Begin by telling ksqlDB to start all queries from the earliest point in each topic.

SET 'auto.offset.reset' = 'earliest';

Make a stream s4 with two columns: a and b. Here is how b breaks down:

  • b is a struct with VARCHAR keys c and d.
  • c is an array of INT elements.
  • d is a map of VARCHAR keys and struct values.
  • That struct has keys e and f, with values of type VARCHAR and BOOLEAN respectively.
CREATE STREAM s4 (
    a VARCHAR KEY,
    b STRUCT<
        c ARRAY<INT>,
        d MAP<
            VARCHAR,
            STRUCT<
                e VARCHAR,
                f BOOLEAN
            >
        >
    >
) WITH (
    kafka_topic = 's4',
    partitions = 1,
    value_format = 'avro'
);

Insert some rows into s4. Notice how the constructors for each data type readily compose.

INSERT INTO s4 (
    a, b
) VALUES (
    'k1',
    STRUCT(
        c := ARRAY[5, 10, 15],
        d := MAP(
            'x' := STRUCT(e := 'v1', f := true),
            'y' := STRUCT(e := 'v2', f := false)
        )
    )
);

INSERT INTO s4 (
    a, b
) VALUES (
    'k2',
    STRUCT(
        c := ARRAY[3, 6, 9],
        d := MAP(
            'x' := STRUCT(e := 'v3', f := false),
            'y' := STRUCT(e := 'v4', f := false)
        )
    )
);

INSERT INTO s4 (
    a, b
) VALUES (
    'k3',
    STRUCT(
        c := ARRAY[2, 4, 8],
        d := MAP(
            'x' := STRUCT(e := 'v5', f := true),
            'y' := STRUCT(e := 'v6', f := true)
        )
    )
);

To access nested values, use the destructuring syntax from each data type. Notice how you can chain them together:

SELECT a,
       b,
       b->c[2] AS c_2,
       b->d['x']->f,
       b->d['y']->e
FROM s4
EMIT CHANGES;

This query should return the following results. The rules for how each column name is generated are based on the data type that is at the tail of each selected element.
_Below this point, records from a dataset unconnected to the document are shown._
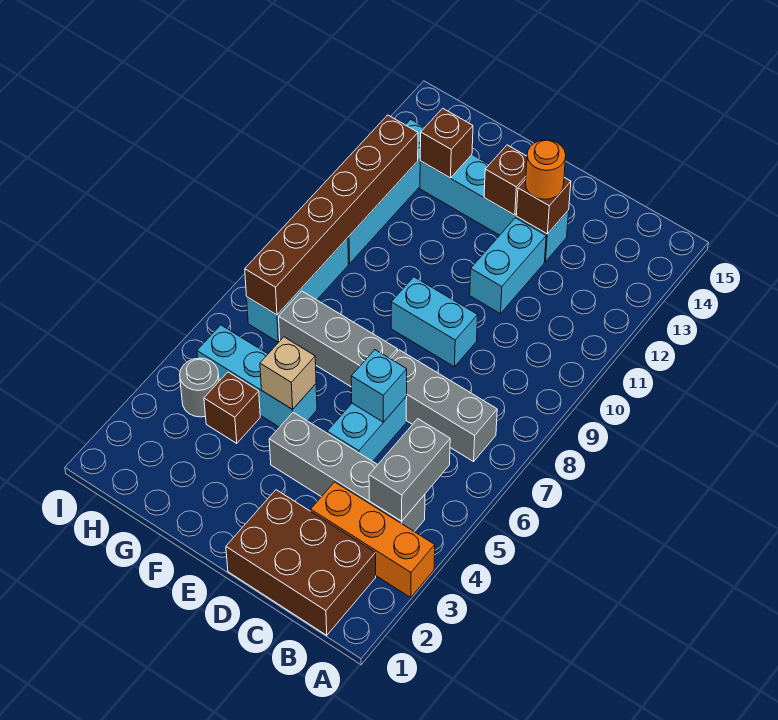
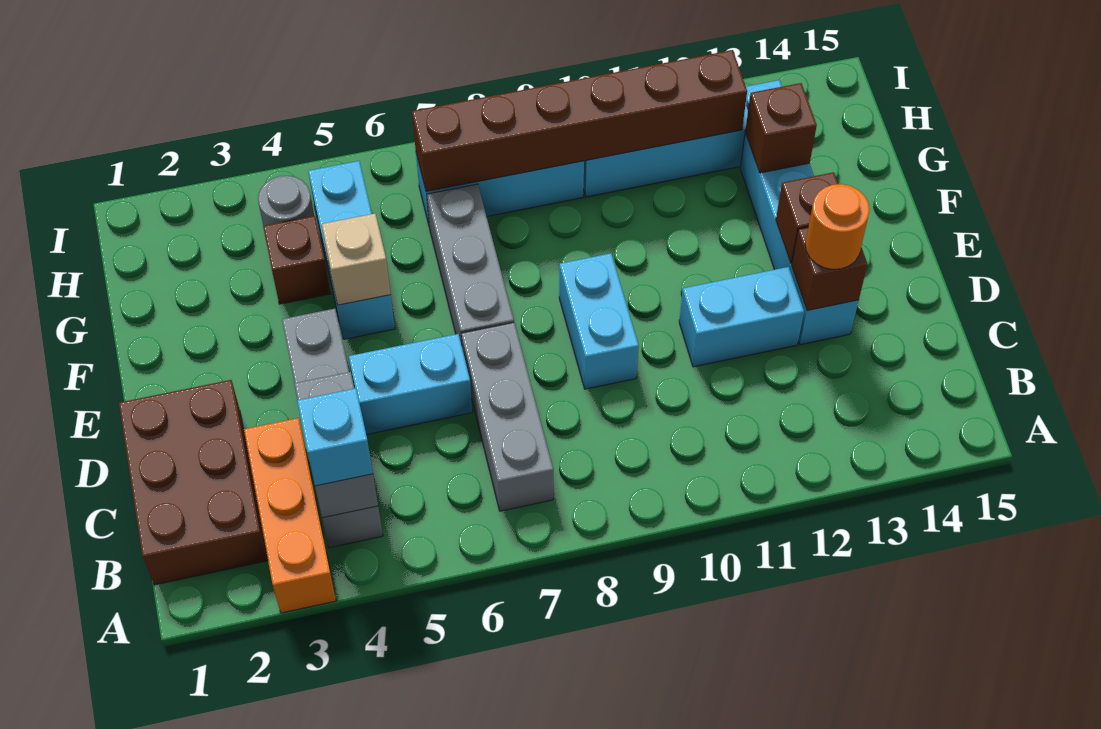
grey 1x2 brick [369,419,450,521] -> grey 1x2 brick turned to [294,372,378,518]
cyan 1x1 brick [351,350,407,422] -> cyan 1x1 brick moved to [297,388,373,486]

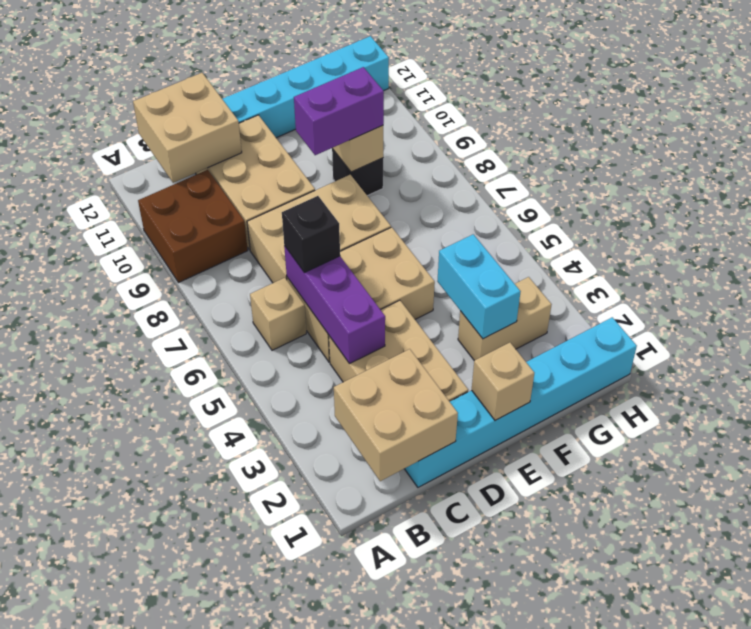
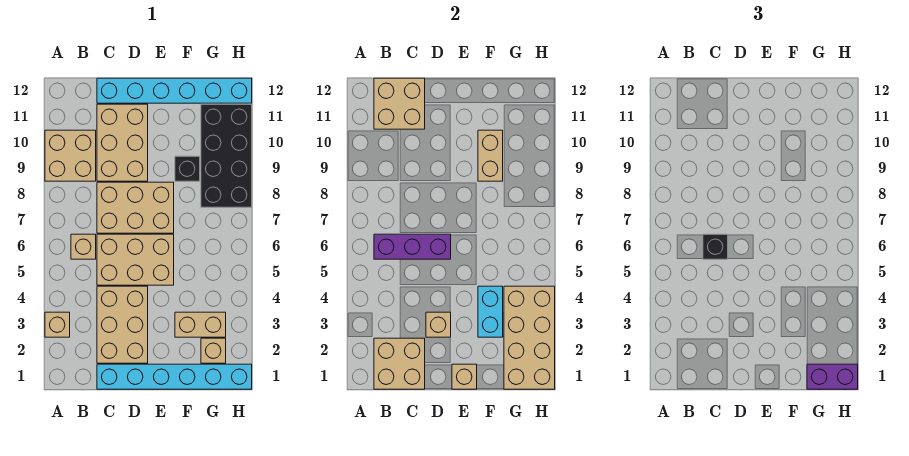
none -> tan 1x1 brick [45,312,70,337]
brown 2x2 brick [138,170,248,283] -> tan 2x2 brick [45,130,96,181]
purple 1x3 brick [284,246,385,364] -> purple 1x3 brick turned to [374,234,451,259]
none -> tan 1x1 brick [426,312,451,337]
purple 1x2 brick [294,67,384,155] -> purple 1x2 brick moved to [807,364,858,389]
none -> tan 2x4 brick [504,286,555,389]
none -> tan 1x1 brick [201,338,226,363]
none -> black 2x4 brick [201,104,252,207]

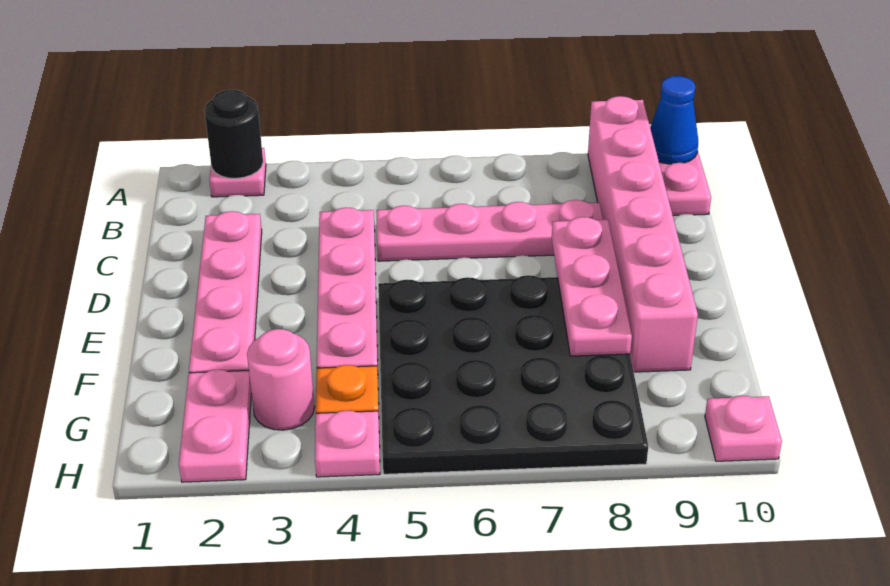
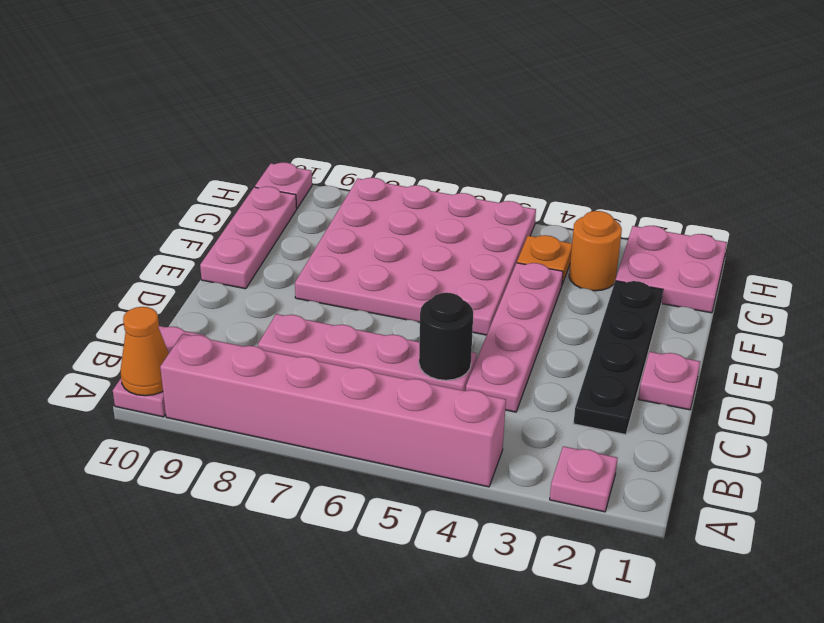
black 1x1 round brick [204,90,263,179] -> black 1x1 round brick moved to [419,293,473,380]
pink 1x6 brick [588,96,698,372] -> pink 1x6 brick turned to [160,334,506,487]
blue 1x1 cone [650,76,698,164] -> orange 1x1 cone [120,307,169,396]
pink 1x4 plate [189,211,262,373] -> black 1x4 plate [573,281,663,434]
pink 1x3 plate [552,217,632,356] -> pink 1x3 plate moved to [200,186,297,289]
black 4x4 plate [378,275,648,474] -> pink 4x4 plate [295,178,536,335]
pink 1x2 plate [179,370,251,482] -> pink 2x2 plate [616,226,727,313]
pink 1x1 round brick [247,329,314,430] -> orange 1x1 round brick [569,211,622,291]
pink 1x1 plate [315,410,380,477] -> pink 1x1 plate moved to [638,352,700,410]

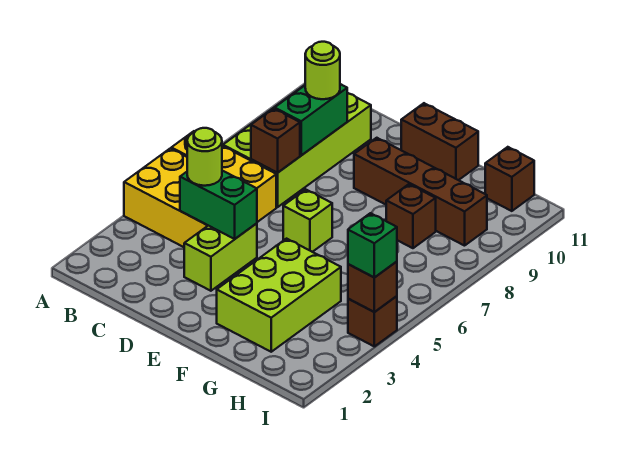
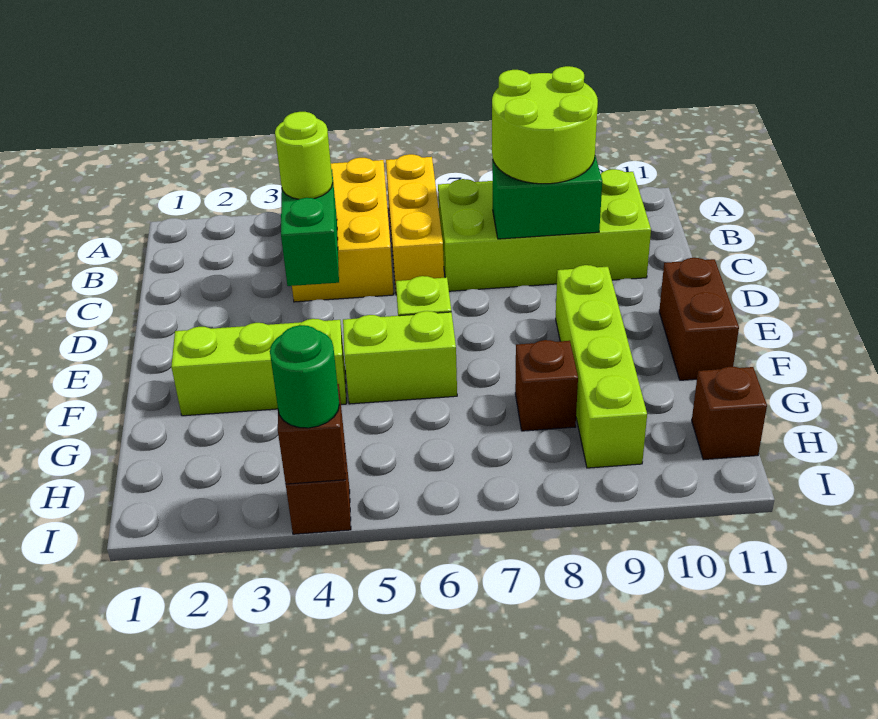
brown 1x1 brick [251,109,300,173] -> none
lime 1x1 round brick [305,42,340,99] -> lime 2x2 round brick [492,66,598,184]
lime 1x2 brick [184,223,257,291] -> lime 1x2 brick moved to [343,311,457,404]
brown 1x4 brick [354,138,487,246] -> lime 1x4 brick [556,265,647,468]
lime 2x3 brick [217,239,341,352] -> lime 1x3 brick [171,319,346,416]
green 1x1 brick [348,213,397,278] -> green 1x1 round brick [270,325,339,428]

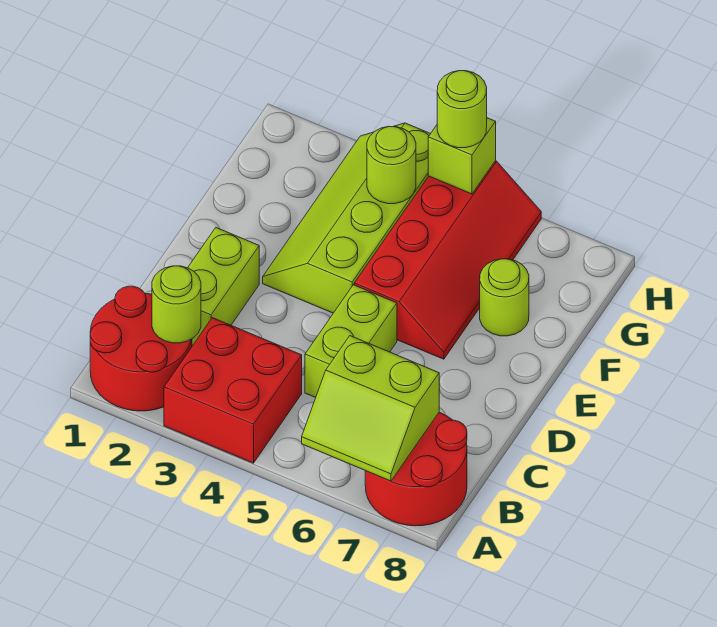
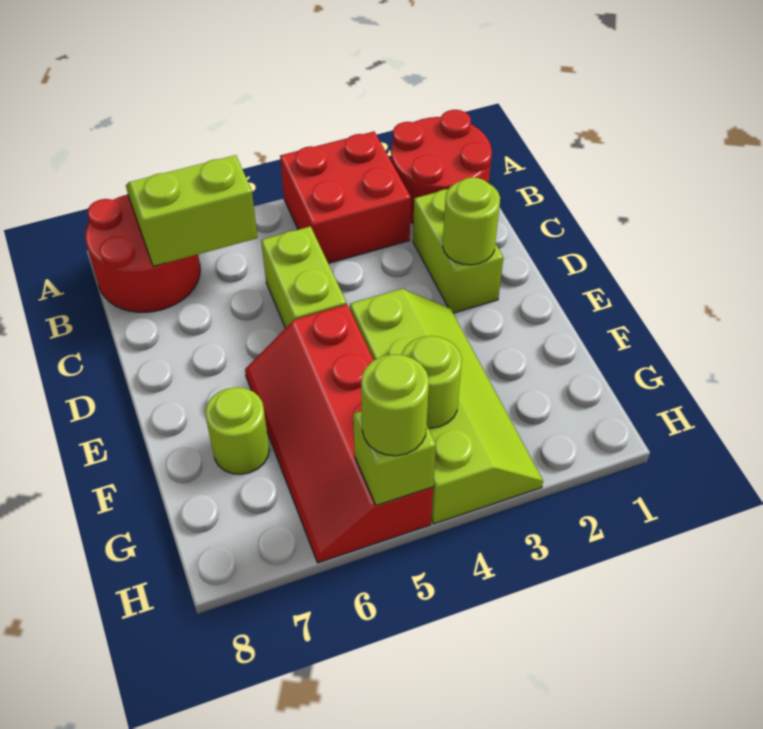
lime 1x1 round brick [152,266,201,343] -> lime 1x1 round brick moved to [443,177,500,265]

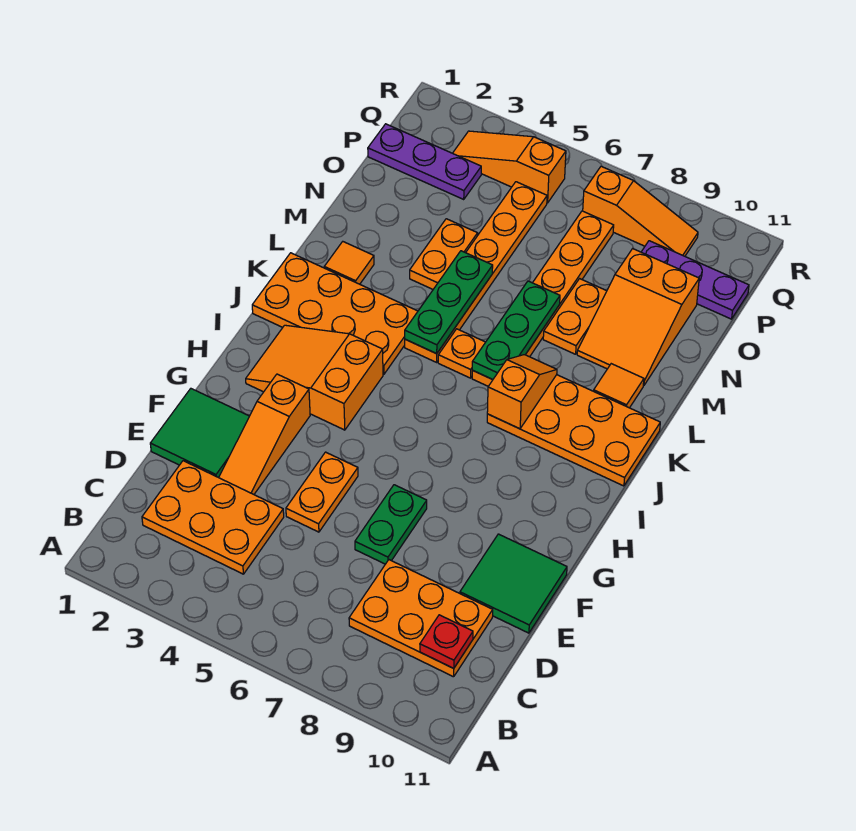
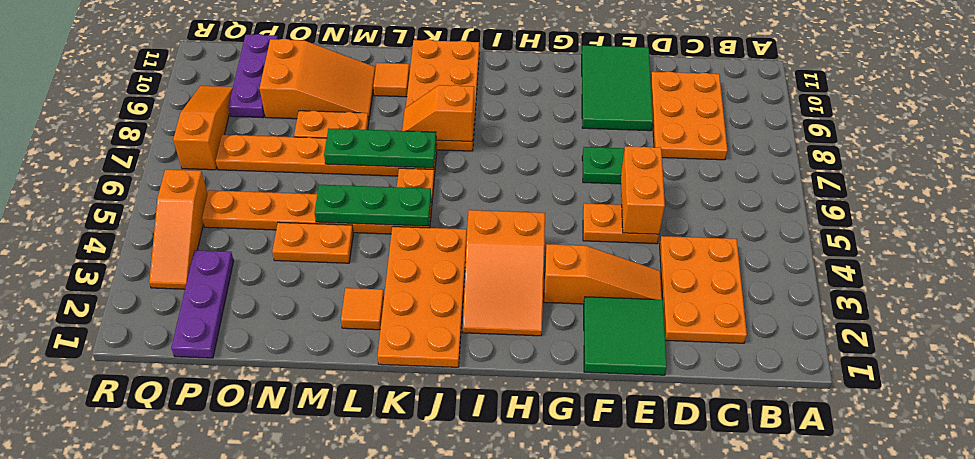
red 1x1 plate [420,615,473,669] -> none
none -> orange 1x2 brick [621,146,665,234]
green 2x2 tile [460,534,567,633] -> green 2x3 tile [582,45,653,131]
+--------------------------------------------+--------------------------------------------+--------------------------------------------+--------------------------------------------+--------------------------------------------+
|A                                           |B                                           |C_2                                         |F                                           |E                                           |
+--------------------------------------------+--------------------------------------------+--------------------------------------------+--------------------------------------------+--------------------------------------------+
|k1                                          |{C=[5, 10, 15], D={x={E=v1, F=true}, y={E=v2|10                                          |true                                        |v2                                          |
|                                            |, F=false}}}                                |                                            |                                            |                                            |
|k2                                          |{C=[3, 6, 9], D={x={E=v3, F=false}, y={E=v4,|6                                           |false                                       |v4                                          |
|                                            | F=false}}}                                 |                                            |                                            |                                            |
|k3                                          |{C=[2, 4, 8], D={x={E=v5, F=true}, y={E=v6, |4                                           |true                                        |v6                                          |
|                                            |F=true}}}                                   |                                            |                                            |                                            |